Any help is greatly appreciated!

Theorem: For all $\displaystyle n \in \mathbb{N}$, $\displaystyle \frac{1}{1 \cdot 2}+ \frac{1}{2 \cdot 3}+ \cdot \cdot \cdot + \frac{1}{n(n+1)}=\frac{n}{n+1}.$

Proof: We will proceed by induction.

i) Base step: Let $\displaystyle n = 1$. We see that $\displaystyle \displaystyle \frac{1}{1 \cdot 2} = \frac{1}{2}$. We also see that
$\displaystyle \frac{n}{n+1} & = \frac{1}{1+1}$
$\displaystyle = \frac{1}{2}.$
Therefore, $\displaystyle P_1$ is true.

ii) Inductive step: Let $\displaystyle k \in \mathbb{N}$. Assume that $\displaystyle \displaystyle \frac{1}{1 \cdot 2}+ \frac{1}{2 \cdot 3}+ \cdot \cdot \cdot + \frac{1}{k(k+1)}=\frac{k}{k+1}$. We would like to show that $\displaystyle \displaystyle \frac{1}{1 \cdot 2}+ \frac{1}{2 \cdot 3}+ \cdot \cdot \cdot + \frac{1}{(k+1)(k+2)}=\frac{k+1}{k+2}$. Note that this equation may also be written as $\displaystyle \displaystyle \frac{1}{1 \cdot 2}+ \frac{1}{2 \cdot 3}+ \cdot \cdot \cdot + \frac{1}{k(k+1)} + \frac{1}{(k+1)(k+2)}=\frac{k+1}{k+2}$. By our assumption, we see that
$\displaystyle \displaystyle \frac{1}{1 \cdot 2}+ \frac{1}{2 \cdot 3}+ \cdot \cdot \cdot + \frac{1}{k(k+1)} + \frac{1}{(k+1)(k+2)} & = \frac{k}{k+1} + \frac{1}{(k+1)(k+2)}$
$\displaystyle & = \frac{k}{k+1}\Bigg(\frac{k+2}{k+2}\Bigg) + \frac{1}{(k+1)(k+2)}$
$\displaystyle = \frac{k^2+2k+1}{(k+1)(k+2)}$
$\displaystyle = \frac{(k+1)^2}{(k+1)(k+2)}$
$\displaystyle = \frac{k+1}{k+2}.$
Therefore, $\displaystyle P_{k+1}$ is true.

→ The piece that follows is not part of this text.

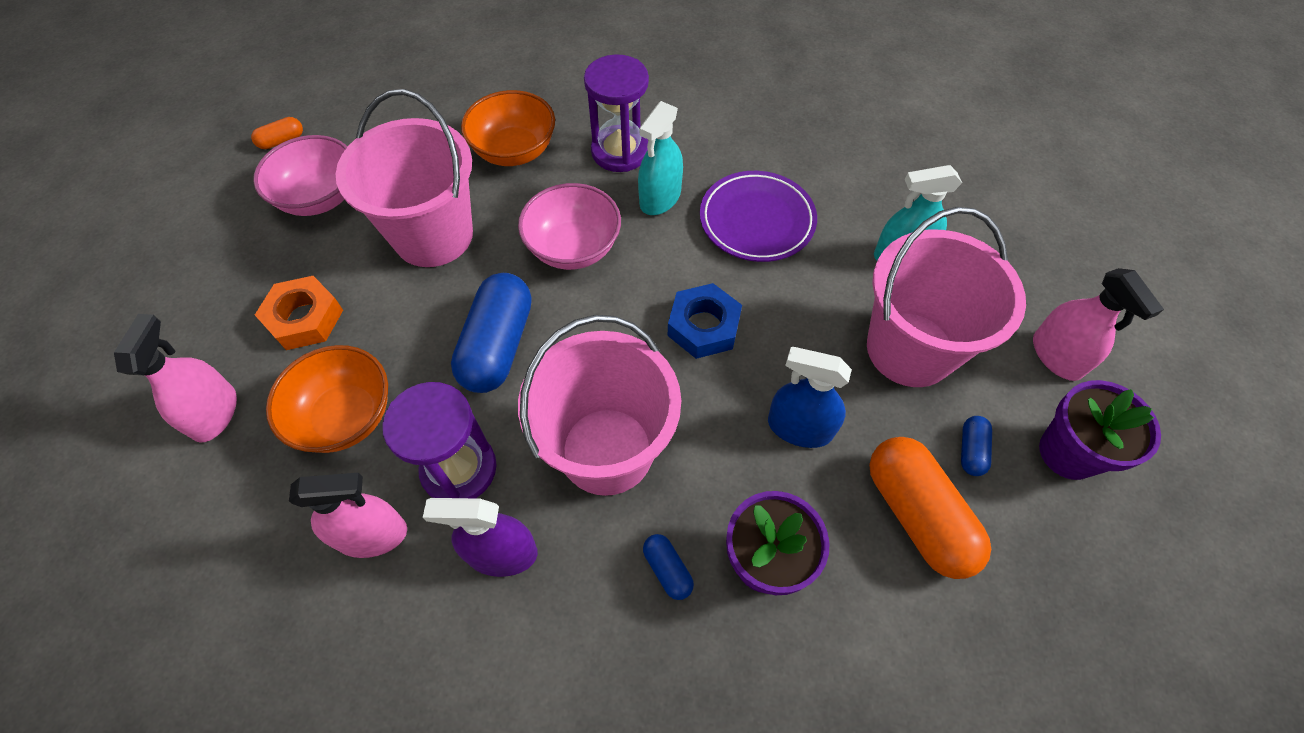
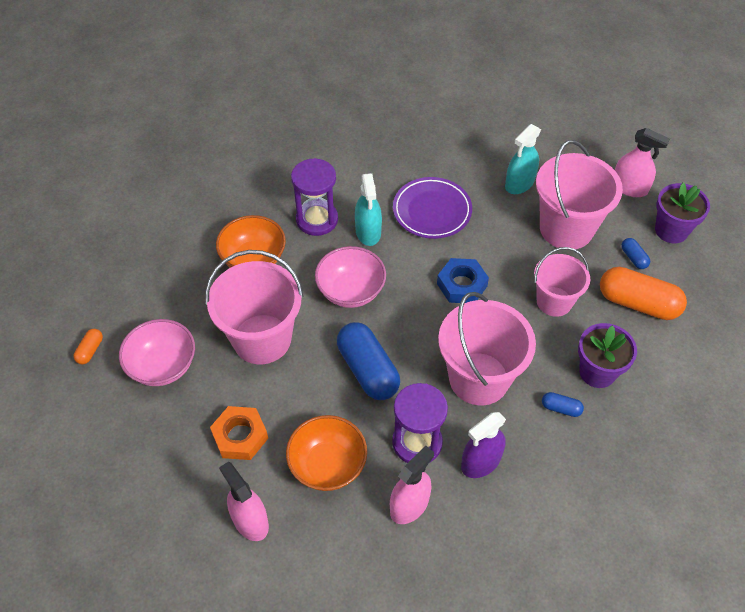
camera: 40 degrees left, 5 degrees down
blue spray bottle [768,347,852,448] -> pink bucket [534,247,590,317]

Furthermore, by the PMI, $\displaystyle P_n$ is true for all $\displaystyle n \in \mathbb{N}$.
• May 14th 2011, 03:24 PM
Archie Meade
That's good.
• May 14th 2011, 03:25 PM
emakarov
Your proof is correct. Concerning the line with "Note that this equation may also be written as," you did not apply any algebraic transformation, you just wrote another term in the sum that was implicit in the previous equation. I would write,

"We would like to show that $\displaystyle \displaystyle \frac{1}{1 \cdot 2}+ \frac{1}{2 \cdot 3}+ \cdot \cdot \cdot + \frac{1}{k(k+1)} + \frac{1}{(k+1)(k+2)}=\frac{k+1}{k+2}$"

and omit the following sentence.